DATA RECORDS below:

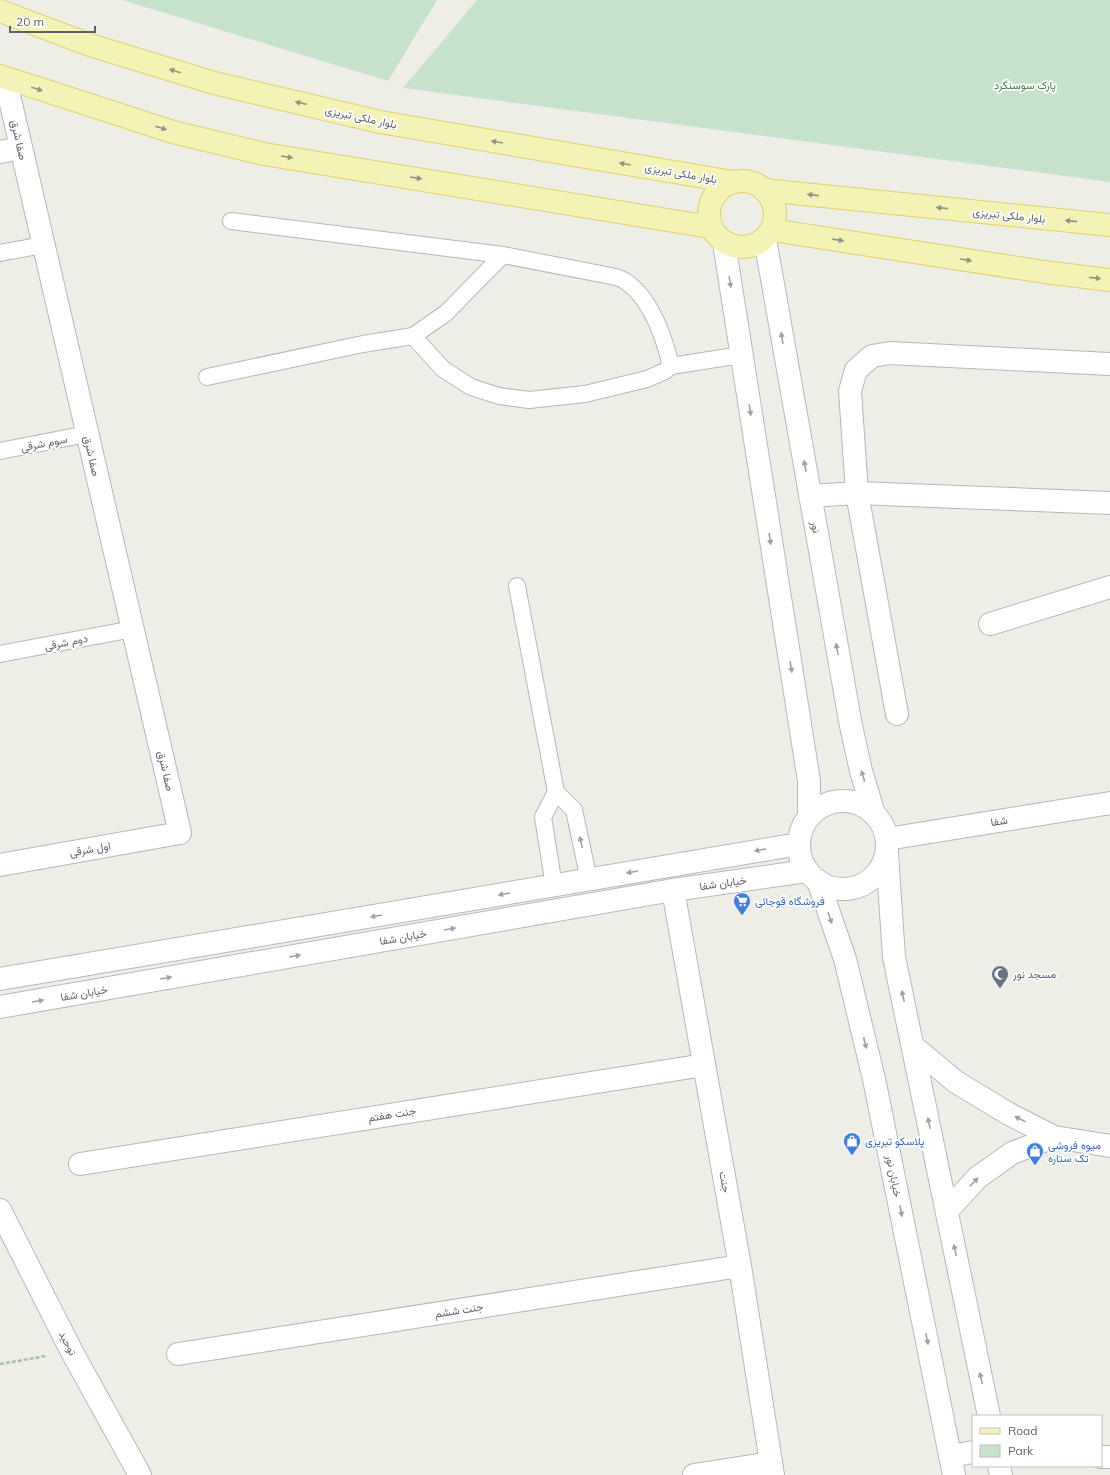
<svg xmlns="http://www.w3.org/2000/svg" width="1110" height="1475" font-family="Mulish,Vazirmatn,sans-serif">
  <rect width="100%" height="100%" fill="#eeeee7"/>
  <g fill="#c7e2ca">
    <path d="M122,0H437L388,81Z"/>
    <path d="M477,0H1110V182L403,88Z"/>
  </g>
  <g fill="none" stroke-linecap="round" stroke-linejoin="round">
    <g stroke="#b4b5ba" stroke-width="18">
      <g id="service">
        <path d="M231,221L503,255L611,276C615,277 621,278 625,281C651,298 664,337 671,366L741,355"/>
        <path d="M0,253L43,245"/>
        <path d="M413,336L443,369L471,387L499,396L529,400L585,394L647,379L665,371L671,366"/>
        <path d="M207,377L363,344L413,336L446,313L503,255"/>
        <path d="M0,451L87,434"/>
        <path d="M517,586L556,792L574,810L589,880"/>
        <path d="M0,654L133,629"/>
        <path d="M554,886L543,817L556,792"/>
      </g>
    </g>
    <g stroke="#b4b5ba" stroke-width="24">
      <g id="minor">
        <path d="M0,152L21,148"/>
        <path d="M810,496L857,493L1110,503"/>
        <path d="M990,624L1110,587"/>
        <path d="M897,714L857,493L850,391L856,370L872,356L890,353L1110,364"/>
        <path d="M0,865L180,833L5,78"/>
        <path d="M673,890L740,1266L773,1475"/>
        <path d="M80,1164L704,1065"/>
        <path d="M178,1354L740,1266"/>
        <path d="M1101,1457H1110"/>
        <path d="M694,1475L771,1463"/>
      </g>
    </g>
    <g stroke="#b4b5ba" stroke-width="24">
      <g id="tertiary">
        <path d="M887,839L1110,803"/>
        <path d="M914,1047L956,1082L1009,1114L1054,1137L1110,1146"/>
        <path d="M947,1211L977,1178L1012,1153L1054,1137"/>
      </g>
    </g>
    <g stroke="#b5b7bc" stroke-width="24">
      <g id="secondary">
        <path d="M765,239L851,726L861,771L874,814"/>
        <path d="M724,243L809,781V817"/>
        <circle cx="843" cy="845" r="44"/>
        <path d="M887,854L894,957L989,1416"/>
        <path d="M818,881L845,959L874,1079L954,1475"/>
        <path d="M0,979L799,844"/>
        <path d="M0,1007L673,890L807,871"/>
        <path d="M0,1210L72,1352L140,1475"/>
        <path d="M950,1456L973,1452"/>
        <path d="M999,1466L1001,1475"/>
      </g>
    </g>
    <g stroke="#e0ce6f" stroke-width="24">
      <g id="primary">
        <path d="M0,11L90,45L214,83L380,122L733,182"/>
        <path d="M0,76L173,132L264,154L710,227"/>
        <circle cx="742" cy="214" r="33"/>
        <path d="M764,190L1110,225"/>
        <path d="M772,230L1044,272L1110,280"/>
      </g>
    </g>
    <path stroke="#a0c1ad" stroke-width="2.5" stroke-dasharray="4 2" stroke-linecap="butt" d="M0,1364L46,1356"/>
    <use href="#service" stroke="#fff" stroke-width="16"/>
    <use href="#minor" stroke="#fff" stroke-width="22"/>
    <use href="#tertiary" stroke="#fff" stroke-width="22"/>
    <use href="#secondary" stroke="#fff" stroke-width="22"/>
    <use href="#primary" stroke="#f5f2b6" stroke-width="22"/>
  </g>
  <defs><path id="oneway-solid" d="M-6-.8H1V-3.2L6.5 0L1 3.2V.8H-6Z"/></defs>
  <g fill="#939381">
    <use href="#oneway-solid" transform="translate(175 71) rotate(-163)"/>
    <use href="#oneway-solid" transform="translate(37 89) rotate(18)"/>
    <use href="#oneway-solid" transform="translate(301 103) rotate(-167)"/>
    <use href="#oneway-solid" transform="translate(161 128) rotate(18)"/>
    <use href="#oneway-solid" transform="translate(497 142) rotate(-170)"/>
    <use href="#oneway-solid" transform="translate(287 157) rotate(9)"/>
    <use href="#oneway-solid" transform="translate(625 164) rotate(-170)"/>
    <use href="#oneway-solid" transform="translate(416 178) rotate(9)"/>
    <use href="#oneway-solid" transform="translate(813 195) rotate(-174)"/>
    <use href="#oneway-solid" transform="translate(942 208) rotate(-174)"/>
    <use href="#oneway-solid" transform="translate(1071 221) rotate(-174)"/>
    <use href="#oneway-solid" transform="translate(838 240) rotate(9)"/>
    <use href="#oneway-solid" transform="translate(966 260) rotate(9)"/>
    <use href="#oneway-solid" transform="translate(1095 278) rotate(7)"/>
  </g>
  <g fill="#9ea0a3">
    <use href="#oneway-solid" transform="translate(730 282) rotate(82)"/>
    <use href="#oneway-solid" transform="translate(782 338) rotate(-100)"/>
    <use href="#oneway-solid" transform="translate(750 410) rotate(81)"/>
    <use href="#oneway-solid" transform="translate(805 466) rotate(-100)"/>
    <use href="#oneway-solid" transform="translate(770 539) rotate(81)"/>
    <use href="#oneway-solid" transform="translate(837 649) rotate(-100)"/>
    <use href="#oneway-solid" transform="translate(791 667) rotate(81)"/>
    <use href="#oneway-solid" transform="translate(863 776) rotate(-106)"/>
    <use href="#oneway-solid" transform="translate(581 842) rotate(-102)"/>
    <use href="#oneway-solid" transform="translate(760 850) rotate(170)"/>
    <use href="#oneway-solid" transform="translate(632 872) rotate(170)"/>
    <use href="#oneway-solid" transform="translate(504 894) rotate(170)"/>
    <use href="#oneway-solid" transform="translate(376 916) rotate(170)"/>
    <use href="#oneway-solid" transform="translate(830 918) rotate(71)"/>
    <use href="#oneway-solid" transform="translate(450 929) rotate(-10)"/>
    <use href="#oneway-solid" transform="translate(295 956) rotate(-10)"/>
    <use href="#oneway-solid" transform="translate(166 978) rotate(-10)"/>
    <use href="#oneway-solid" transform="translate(903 996) rotate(-102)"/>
    <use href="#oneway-solid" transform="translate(38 1001) rotate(-10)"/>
    <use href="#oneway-solid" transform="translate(865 1043) rotate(76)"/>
    <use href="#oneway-solid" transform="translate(1020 1119) rotate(-153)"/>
    <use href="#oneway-solid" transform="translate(929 1123) rotate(-102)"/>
    <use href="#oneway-solid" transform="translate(974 1182) rotate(-46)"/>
    <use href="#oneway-solid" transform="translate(901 1211) rotate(79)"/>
    <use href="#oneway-solid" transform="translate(955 1250) rotate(-102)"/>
    <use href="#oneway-solid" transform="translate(927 1339) rotate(79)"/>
    <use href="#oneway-solid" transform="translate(981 1378) rotate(-102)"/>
  </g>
  <defs>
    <g id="supermarket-pin" transform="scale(0.9)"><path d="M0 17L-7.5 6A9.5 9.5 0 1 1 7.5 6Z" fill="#3f7fe0" stroke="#fff"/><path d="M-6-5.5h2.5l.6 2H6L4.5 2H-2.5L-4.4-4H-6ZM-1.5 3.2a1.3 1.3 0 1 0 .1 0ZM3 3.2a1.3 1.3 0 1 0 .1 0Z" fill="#fff"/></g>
    <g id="mosque-pin" transform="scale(0.9)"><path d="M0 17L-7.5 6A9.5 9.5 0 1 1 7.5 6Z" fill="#6b7280" stroke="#fff"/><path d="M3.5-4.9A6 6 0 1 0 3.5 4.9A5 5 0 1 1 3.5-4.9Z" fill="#fff"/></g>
    <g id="shop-pin" transform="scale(0.9)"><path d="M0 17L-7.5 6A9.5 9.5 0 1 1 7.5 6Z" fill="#3f7fe0" stroke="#fff"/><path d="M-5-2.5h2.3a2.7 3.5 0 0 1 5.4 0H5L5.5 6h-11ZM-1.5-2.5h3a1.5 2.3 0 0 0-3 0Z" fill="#fff"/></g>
  </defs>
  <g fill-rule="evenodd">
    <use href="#supermarket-pin" x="742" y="901"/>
    <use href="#mosque-pin" x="1000" y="974"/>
    <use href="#shop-pin" x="852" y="1141"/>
    <use href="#shop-pin" x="1035" y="1151"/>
  </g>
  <g text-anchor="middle" stroke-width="3.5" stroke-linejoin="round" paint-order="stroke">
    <g font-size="11" fill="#41814c" stroke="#fff">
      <text x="1025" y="89">پارک سوسنگرد</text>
    </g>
    <g font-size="11" fill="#5e6065" stroke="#fff">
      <text transform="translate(361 117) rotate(12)" y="4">بلوار ملکى تبریزى</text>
      <text transform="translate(19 140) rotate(77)" y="4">صفا شرق</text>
      <text transform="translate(681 173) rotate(10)" y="4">بلوار ملکى تبریزى</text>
      <text transform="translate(1009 215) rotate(6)" y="4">بلوار ملکى تبریزى</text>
      <text transform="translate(44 443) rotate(-11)" y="4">سوم شرقی</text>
      <text transform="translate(92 456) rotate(77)" y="4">صفا شرق</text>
      <text transform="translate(816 527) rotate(80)" y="4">نور</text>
      <text transform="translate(66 642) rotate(-11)" y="4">دوم شرقی</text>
      <text transform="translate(166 771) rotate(77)" y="4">صفا شرق</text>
      <text transform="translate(999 821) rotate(-9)" y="4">شفا</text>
      <text transform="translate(90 849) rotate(-10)" y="4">اول شرقی</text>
      <text transform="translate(723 883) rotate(-8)" y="4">خیابان شفا</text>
      <text transform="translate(403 937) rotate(-10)" y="4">خیابان شفا</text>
      <text transform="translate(84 993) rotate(-10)" y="4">خیابان شفا</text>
      <text transform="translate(392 1114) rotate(-9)" y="4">جنت هفتم</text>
      <text transform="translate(894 1176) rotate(79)" y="4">خیابان نور</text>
      <text transform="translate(725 1182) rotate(80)" y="4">جنت</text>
      <text transform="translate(459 1310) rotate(-9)" y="4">جنت ششم</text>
      <text transform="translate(68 1343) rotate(63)" y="4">توحید</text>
    </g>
    <g font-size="11" fill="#366cbe" stroke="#fff" text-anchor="start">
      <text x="755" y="905">فروشگاه قوجائی</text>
      <text x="865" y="1145">پلاسکو تبریزی</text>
      <text x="1048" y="1149">میوه فروشی<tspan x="1048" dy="13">تک ستاره</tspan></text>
    </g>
    <g font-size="11" fill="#5b616d" stroke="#fff" text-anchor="start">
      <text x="1013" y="978">مسجد نور</text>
    </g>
  </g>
  <rect x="972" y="1415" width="130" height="52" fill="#ffffff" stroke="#bfbfc1"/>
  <rect x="980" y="1428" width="20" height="6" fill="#f5f2b6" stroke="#bfbfc1"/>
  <text x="1008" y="1435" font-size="12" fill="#5e6065">Road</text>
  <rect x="980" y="1445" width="20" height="12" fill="#c7e2ca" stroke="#bfbfc1"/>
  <text x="1008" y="1455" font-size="12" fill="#5e6065">Park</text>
  <path d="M10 26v6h85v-6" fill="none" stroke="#5e6065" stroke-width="2"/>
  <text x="16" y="26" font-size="12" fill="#5e6065" stroke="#ffffff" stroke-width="3" paint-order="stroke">20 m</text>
</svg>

End of DATA RECORDS.

Using the data above, show each line where "linejoin" occurs.

  <g fill="none" stroke-linecap="round" stroke-linejoin="round">
  <g text-anchor="middle" stroke-width="3.5" stroke-linejoin="round" paint-order="stroke">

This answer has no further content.